И оный начальник, желая — законное желание для любого мужчины — покрасоваться перед симпатичной сотрудницей К.Н., передал ей пакет с молоком прямо между прутьями наружной ограды. Охранница увидела это, погналась за ним, потрясая пистолетом, он вбежал в столовую и — доктор физ. — мат. наук все-таки — встал за дверью. Охранница, брызжа слюной, влетела в столовую, а он спокойно вышел за ее спиной. Охранница некоторое время бегала по столовой, потрясая «пукалкой», потом успокоилась и удалилась восвояси. Отсюда мораль: «в профессии святого, как и в профессии вора, главное — вовремя смыться». («Праздник святого Йоргена»).
А ведь на самом деле страшно писать подобные тексты. думаю, что Сэй-Сенагон меня бы поняла. Я пишу о молодом К.Н. и знаю, что спустя сколько-то лет он станет по просьбе следующего начальника — В.П. - формальным руководителем моей диссертации (фактически руководителем был А.К. из Фрязино, но он был кандидат); на защите скажет, что я пришел к нему уже сложившимся исследователем, и его роль была так мала (по наивности я решил, что это он меня хвалит); когда после успешной защиты его сотрудники предложат ему взять меня в его лабораторию, ответит, что «не хочет превращать лабораторию в синагогу»; включит результаты, полученные сотрудником И.С., в диссертацию сотрудницы А.Ц., своей — нет, нет, я со свечкой не стоял; потом, видимо (это уже я узнаю позже) впадет в маразм — и, встретив как-то меня (я пришел в ВЭИ в гости к приятелям, но уже давно там не работал), начнет махать перед моим носом пенсионным удостоверением, и рассказывать, как он умно поступил, что получил его, и сколько он теперь экономит на транспорте.
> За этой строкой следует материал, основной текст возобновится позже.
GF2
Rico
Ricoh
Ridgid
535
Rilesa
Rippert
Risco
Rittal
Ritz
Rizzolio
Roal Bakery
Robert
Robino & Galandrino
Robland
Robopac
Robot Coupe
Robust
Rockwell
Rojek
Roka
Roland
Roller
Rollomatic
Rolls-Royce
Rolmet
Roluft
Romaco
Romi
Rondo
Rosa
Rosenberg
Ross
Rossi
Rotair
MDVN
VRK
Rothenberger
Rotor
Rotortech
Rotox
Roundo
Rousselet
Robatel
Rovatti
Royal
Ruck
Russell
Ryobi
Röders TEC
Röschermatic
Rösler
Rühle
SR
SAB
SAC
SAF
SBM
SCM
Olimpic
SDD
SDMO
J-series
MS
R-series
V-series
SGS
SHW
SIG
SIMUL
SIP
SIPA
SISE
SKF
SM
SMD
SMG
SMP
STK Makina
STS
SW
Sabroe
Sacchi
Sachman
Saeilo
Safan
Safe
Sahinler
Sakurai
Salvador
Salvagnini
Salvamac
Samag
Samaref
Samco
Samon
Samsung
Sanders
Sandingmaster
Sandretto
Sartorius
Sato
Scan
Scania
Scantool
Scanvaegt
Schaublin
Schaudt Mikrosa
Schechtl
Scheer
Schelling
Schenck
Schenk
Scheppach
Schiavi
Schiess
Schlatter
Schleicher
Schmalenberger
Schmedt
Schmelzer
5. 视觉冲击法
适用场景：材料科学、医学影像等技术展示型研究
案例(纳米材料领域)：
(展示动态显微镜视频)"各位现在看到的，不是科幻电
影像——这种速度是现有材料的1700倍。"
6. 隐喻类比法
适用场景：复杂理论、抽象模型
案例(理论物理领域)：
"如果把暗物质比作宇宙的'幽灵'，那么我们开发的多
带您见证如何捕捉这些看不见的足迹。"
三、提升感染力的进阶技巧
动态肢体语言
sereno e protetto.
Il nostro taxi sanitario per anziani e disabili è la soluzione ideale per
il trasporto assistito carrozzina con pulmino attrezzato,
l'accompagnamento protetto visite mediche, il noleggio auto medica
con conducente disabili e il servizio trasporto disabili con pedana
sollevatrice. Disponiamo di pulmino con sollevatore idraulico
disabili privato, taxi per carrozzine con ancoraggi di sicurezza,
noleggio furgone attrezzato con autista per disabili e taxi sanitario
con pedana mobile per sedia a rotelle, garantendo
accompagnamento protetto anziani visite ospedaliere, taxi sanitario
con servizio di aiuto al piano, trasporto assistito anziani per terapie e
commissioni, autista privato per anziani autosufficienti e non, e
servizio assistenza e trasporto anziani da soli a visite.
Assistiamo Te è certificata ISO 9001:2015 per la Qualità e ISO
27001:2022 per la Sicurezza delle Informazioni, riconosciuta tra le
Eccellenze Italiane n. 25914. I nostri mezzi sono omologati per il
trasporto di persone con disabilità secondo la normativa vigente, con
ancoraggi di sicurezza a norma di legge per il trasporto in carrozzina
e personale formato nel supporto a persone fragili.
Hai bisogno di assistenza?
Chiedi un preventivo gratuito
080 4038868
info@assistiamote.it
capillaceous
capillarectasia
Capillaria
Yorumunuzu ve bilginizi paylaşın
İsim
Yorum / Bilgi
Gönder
Так я впервые понял смысл слов «от стыда мне хотелось провалиться сквозь землю»… Если есть в этом ми ре хоть что-то, чего я хочу меньше, чем умереть — так это превратиться в нечто подобное…
Повествуя о Всесоюзном институте, занимающемся — страшно сказать — наукой, стыдливо называемой «отраслевой», я ничего не рассказываю о самой науке, о том, как делалась наука и техника, которой мы также делали немало. И это не случайно. Написано много хороших книг о том, как делается наука и техника, и еще больше плохих. В любом случае сказать что-то новое невозможно. Ни о творческом экстазе, который я за 20 лет работы испытал раз пять, ни о наглой фальсификации результатов, когда срок подходит, а работа не сделана, я не смогу рассказать ничего существенно нового. О творчестве рассказать вообще трудно, об ощущениях в тот момент, когда ты понимаешь, что ты нечто ПОНЯЛ — почти невозможно. Это ведь ощущение почти физиологическое; опишите-ка на бумаге настоящий оргазм. Не ту потную серятину, которую мы имеем круглый год, а то, что бывает, когда приезжаешь в отпуск в Прибалтику, к своей девушке, которая уехала туда дней на десять раньше и уже посвежела, а ты тоже ее эти десять дней не видел, и прилетел, значит, дневным самолетом, и доехал, и сходил, искупнулся, и поел — это ж надо! — с чистой скатерти — когда же ты ел-то последний раз с чистой скатерти? — и прогулялись лесом, даже не обнимаясь, поглядывая друг на друга и оттягивая удовольствие, и вот «лабвакар» хозяйки, и вот дверь закрылась и вы вдвоем… Опишите-ка это, граф! (намек на Толстого Л.Н.). Слабо? Вот и я поэтому не пишу о творчестве.